Kasus Mahasiswi UNY, LMND: Pendidikan Hidupkan Kemanusiaan Bukan Mematikan

Wakil Ketua I LMND Bidang Politik Dalam Negeri, Claudion Kanigia Sare. (ist)
Wakil Ketua I LMND Bidang Politik Dalam Negeri, Claudion Kanigia Sare. (ist)

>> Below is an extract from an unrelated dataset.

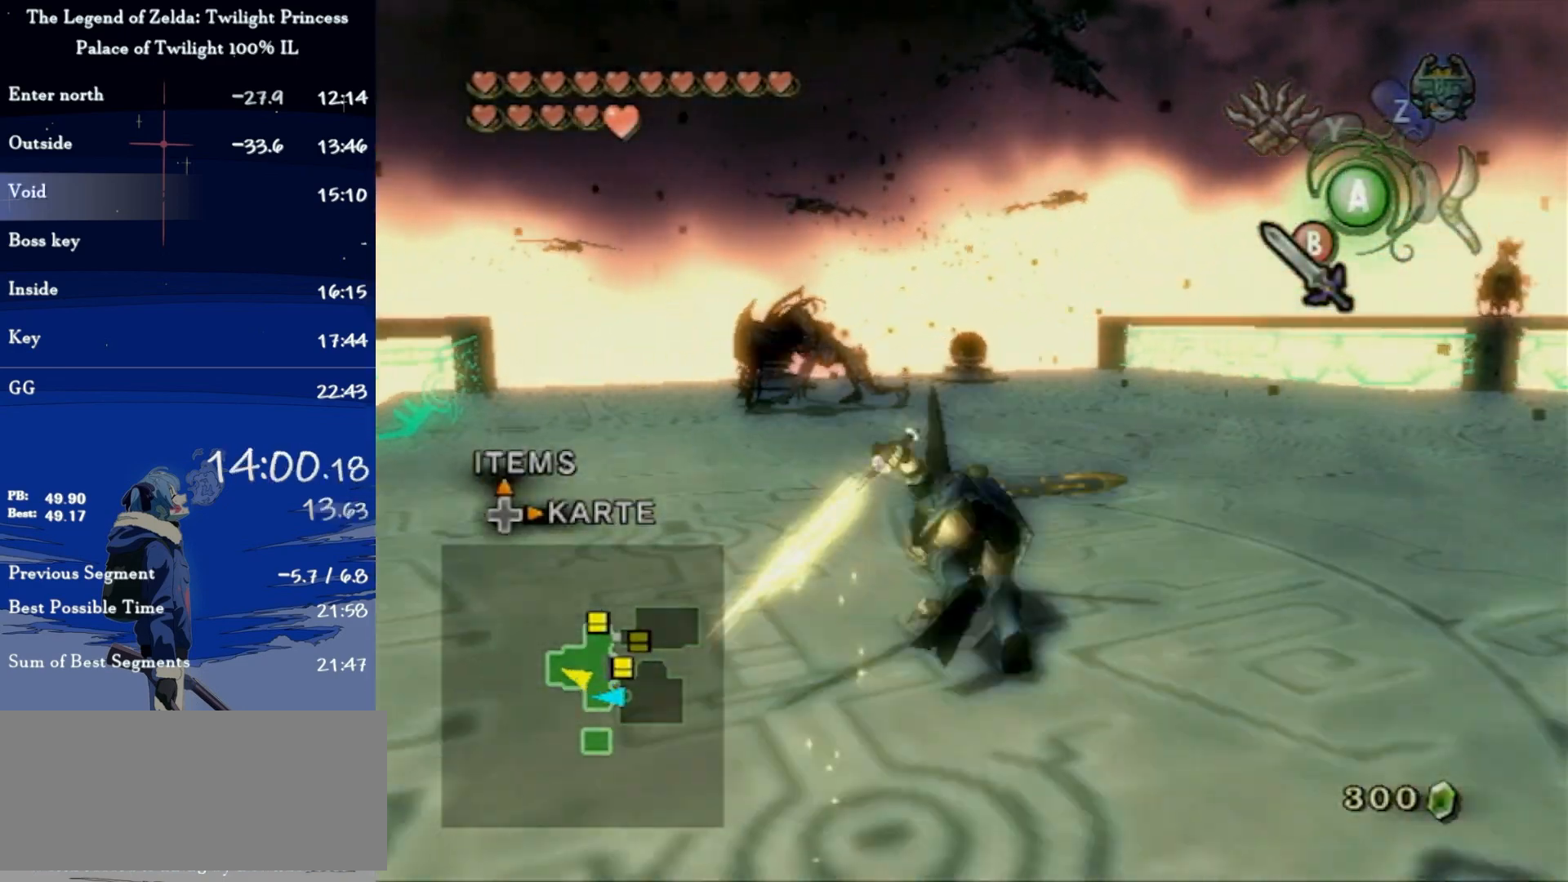
{"buttons": [], "left_stick": "up", "right_stick": "center", "events": [[233, "A", "up"]]}
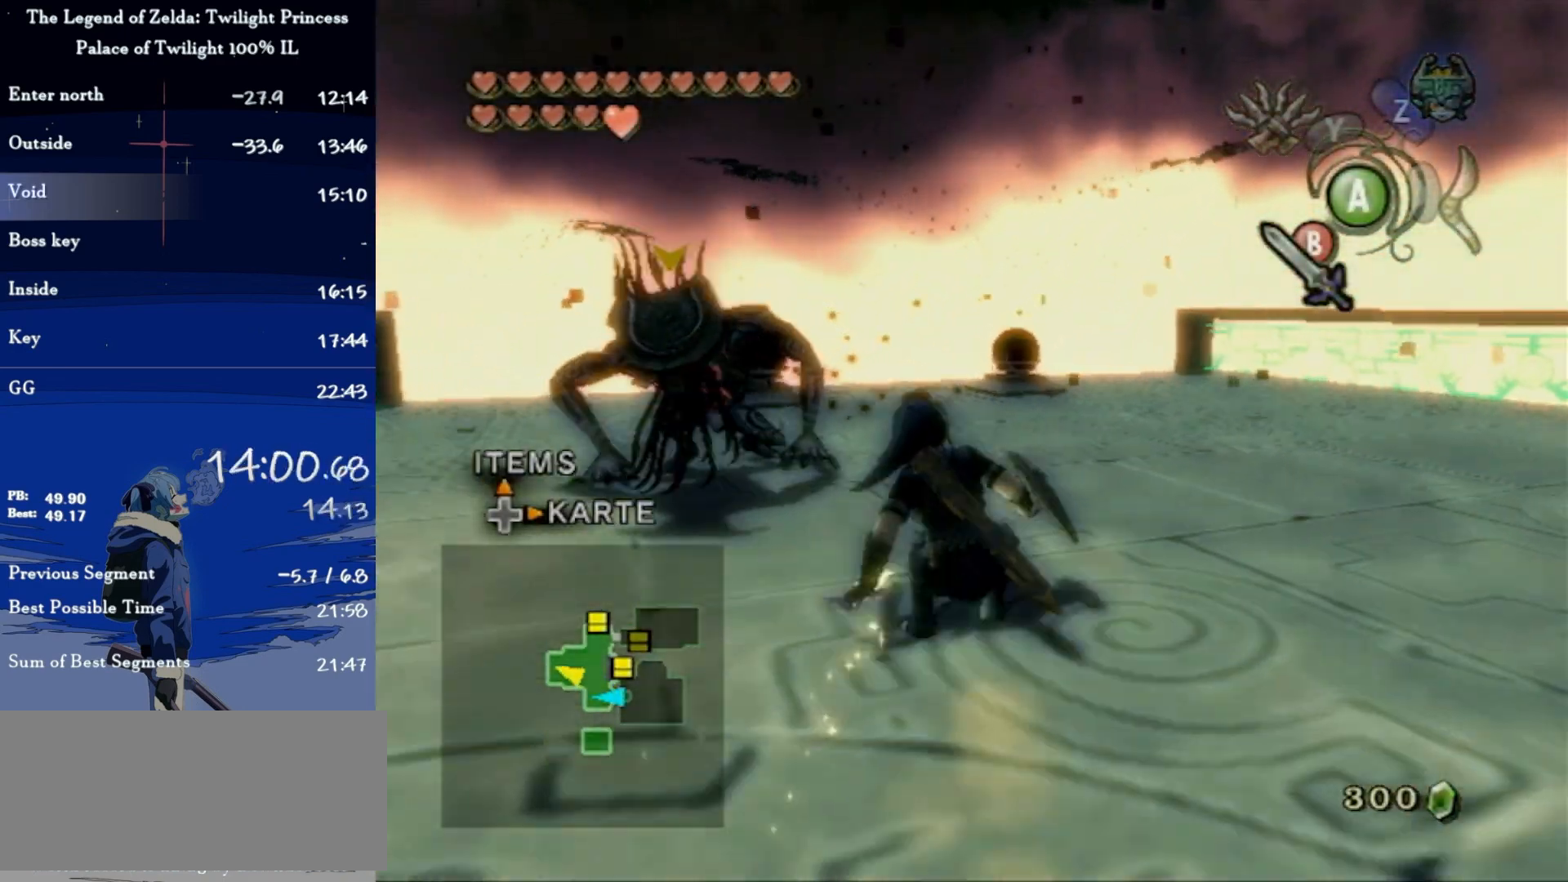
{"buttons": [], "left_stick": "up", "right_stick": "center", "events": [[33, "A", "down"], [100, "A", "up"], [167, "A", "down"], [433, "A", "up"]]}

Gemapos.ID (Jakarta) - Beberapa hari terakhir, perasaan publik di aduk-aduk oleh pemberitaan meninggalnya seorang mahasiswi asal Universitas Negeri Yogyakarta (UNY). Mahasiswi yang bernama Nur Riska ini telah membuka mata publik betapa mahalnya biaya pendidikan saat ini. Nur Riska dikabarkan meninggal dunia pada 9 Maret 2022 yang lalu akibat pembuluh darah pecah.

Ia diketahui berjuang sekuat tenaga dan merelakan waktu belajarnya untuk bekerja agar dapat membayar Uang Kuliah Tunggal (UKT) yang biayanya sangat sulit untuk dipenuhinya.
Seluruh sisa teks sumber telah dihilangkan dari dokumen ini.